17 Temmuz 2013 Çarşamba

DİNGONUN MEYHANESİ..

Savunma bakanı antetli hazret kelam buyurmuşlar: Hukuk devletinde suç işleyen, mutlaka karşılığını bulurmuş. Orası kesin de ne var ki, siz mevcut hukuk sistemini, guguk sistemine dönüştürdüğünüz için, bu karşılığın sizden tecelli bulamayacağı da kesindir. Tabiatıyla Türkiye Cumhuriyetine karşı suç işleyenler ki, bunlara sizler de dâhilsiniz, layıklarını, bu yüce devletin gerçek milli hükümetinden nasıl olsa sonunda bulacaklardır, sayın savunma bakanı. Bak bu konuda hiç endişen olmasın, nasılsa haklı çıkarsın.
            İşleri o hale getirdiniz ki, ötede ciğeri delik olan, öteki için 'ciğeri beş para etmez' diyebiliyor. Sanki kendi ciğeri hava kaçırmıyormuş gibi. Hoş muhatabı da, Gezi Parklarında diğer arkadaşlarıyla sabahlayan ve birlikte hırpalanan ülkücü gençlerin imajlarında, hanidir idol kimliğini kaybetmiş bir kişidir aslında. Başka bir yalaka da öbürkü için ‘rogarın kapağını kapayın’ diyebiliyor. İçinizden bir bakan için Avrupanın en ciddi medya organlarından birinde ise ‘Erdoğanın bekçi köpeği’ antetli koca bir yazı neşredilebiliyor.
Bize gelince, MHP şayet tüm milli cephede, adına özgün bir hüviyet kazanmak istiyorsa, bir an önce AKP, dolayısı ile de ABD stepnesi konumunda ki başkanından ayrılmak ve idealist, genç, dinamik, objektif bir başkanın önderliğinde kendi iç mimarisinde, Atatürkçü tam bağımsız milli kulvara keskin U dönüşü gerçekleştirecek bir revizyonu acilen uygulamak zorundadır. Zira MHP, toplumu ikna etme bağlamında, anti Amerikanist ve anti emparyalist, bir duruş ortaya koyamadan, asla gerçek milliyetçi bir parti olamayacağını da bilmek zorundadır. Dolaylı olarak da özellikle Amerikan rüyasından, bir an evvel uyanmalıdır artık.
Siz de ise durum daha da iç karartıcı. Birisinin koruma ordusu var. Çevresinde yer ve gök dahil olmak üzere her yere kamera döşettiği de biliniyor. İyi de Gadafiyi bile en yakın koruması bir Tuareğin bitirdiği de bilindiğine ve bu konuda tarihte sayısız emsal de olduğuna göre; pekiyi, şayet adam olmamakta israr etmekte böyle kararlıysan, korumanı nasıl koruyacaksın diye sormazlar mı adama. Neticede canını emanet ettiğin insan kaynağı var karşında. Ve onunla da uğraşmaya hele de ona güvenmeye hiç gelmez, bilmiş ol. Bunu büyük(!) denilen Sezar da kendi sonunda, dudaklarında acı bir tebessümle öğrenmişti aslında.
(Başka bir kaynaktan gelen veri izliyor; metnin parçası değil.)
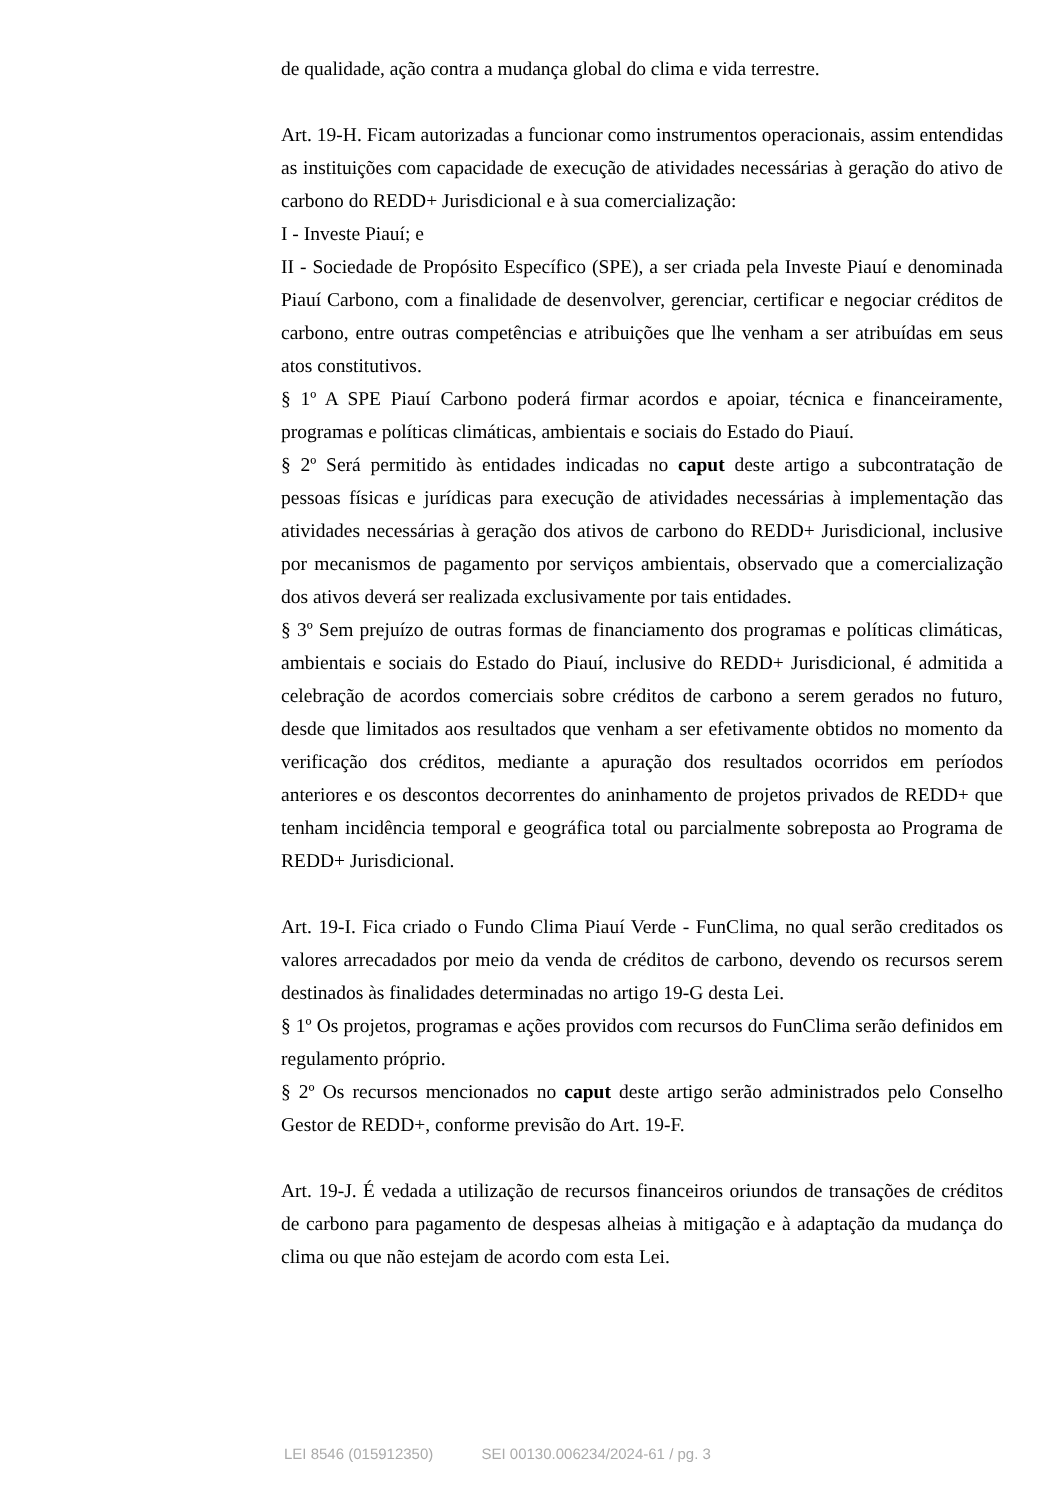de qualidade, ação contra a mudança global do clima e vida terrestre.
Art. 19-H. Ficam autorizadas a funcionar como instrumentos operacionais, assim entendidas as instituições com capacidade de execução de atividades necessárias à geração do ativo de carbono do REDD+ Jurisdicional e à sua comercialização:
I - Investe Piauí; e
II - Sociedade de Propósito Específico (SPE), a ser criada pela Investe Piauí e denominada Piauí Carbono, com a finalidade de desenvolver, gerenciar, certificar e negociar créditos de carbono, entre outras competências e atribuições que lhe venham a ser atribuídas em seus atos constitutivos.
§ 1º A SPE Piauí Carbono poderá firmar acordos e apoiar, técnica e financeiramente, programas e políticas climáticas, ambientais e sociais do Estado do Piauí.
§ 2º Será permitido às entidades indicadas no caput deste artigo a subcontratação de pessoas físicas e jurídicas para execução de atividades necessárias à implementação das atividades necessárias à geração dos ativos de carbono do REDD+ Jurisdicional, inclusive por mecanismos de pagamento por serviços ambientais, observado que a comercialização dos ativos deverá ser realizada exclusivamente por tais entidades.
§ 3º Sem prejuízo de outras formas de financiamento dos programas e políticas climáticas, ambientais e sociais do Estado do Piauí, inclusive do REDD+ Jurisdicional, é admitida a celebração de acordos comerciais sobre créditos de carbono a serem gerados no futuro, desde que limitados aos resultados que venham a ser efetivamente obtidos no momento da verificação dos créditos, mediante a apuração dos resultados ocorridos em períodos anteriores e os descontos decorrentes do aninhamento de projetos privados de REDD+ que tenham incidência temporal e geográfica total ou parcialmente sobreposta ao Programa de REDD+ Jurisdicional.
Art. 19-I. Fica criado o Fundo Clima Piauí Verde - FunClima, no qual serão creditados os valores arrecadados por meio da venda de créditos de carbono, devendo os recursos serem destinados às finalidades determinadas no artigo 19-G desta Lei.
§ 1º Os projetos, programas e ações providos com recursos do FunClima serão definidos em regulamento próprio.
§ 2º Os recursos mencionados no caput deste artigo serão administrados pelo Conselho Gestor de REDD+, conforme previsão do Art. 19-F.
Art. 19-J. É vedada a utilização de recursos financeiros oriundos de transações de créditos de carbono para pagamento de despesas alheias à mitigação e à adaptação da mudança do clima ou que não estejam de acordo com esta Lei.
LEI 8546 (015912350) SEI 00130.006234/2024-61 / pg. 3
            Yukarda bazı vatandaşlarımızın birbirlerine bahşettikleri itici nameler, Galata kayıkçı meyhanelerinde çalınıp söylenmiyor. Bunlar, bir zamanların yüce ve asil meclisi iken, şimdilerde çoğunluğu dirayetsiz üyeleri tarafından Çıfıt çarşısına dönüştürülen, Türkiye Cumhuriyeti Meclisinin ne yazık ki günlük iletişim jargonu oldu artık. Ve yukarda yazdıklarım, inanın yüzüm kızarmadan yazabileceklerimin en yakası açılmışları.
Ne ki, manipülasyona müsait yapısı nedeniyle demokrasilerde bazen uluslar, aslında hiç te hak etmedikleri halde, içlerinde ki ansızların layığına bir oldubittiyle ortak ediliveriliyorlar işte. Ve bu duruma da bazı hesap, kitap bilmezler, hiç utanıp, sıkılmadan yüzde elliyi yakıştırıveriyorlar.

Türkiyemizde ki mevcut seçim sistemini, geceden sabaha değişiveren çakma seçmen sayılarını, sömürgecinin bilgisayar programını, çalınan sandıkları, yok edilen parmak boyasını, mükerrer oyları ve tüm diğer olumsuzlukları anımsayın, birde bunlara yandaş medyanın çakma istatistiklerini eklerseniz, ne demek istediğim kendiliğinden anlaşılacaktır.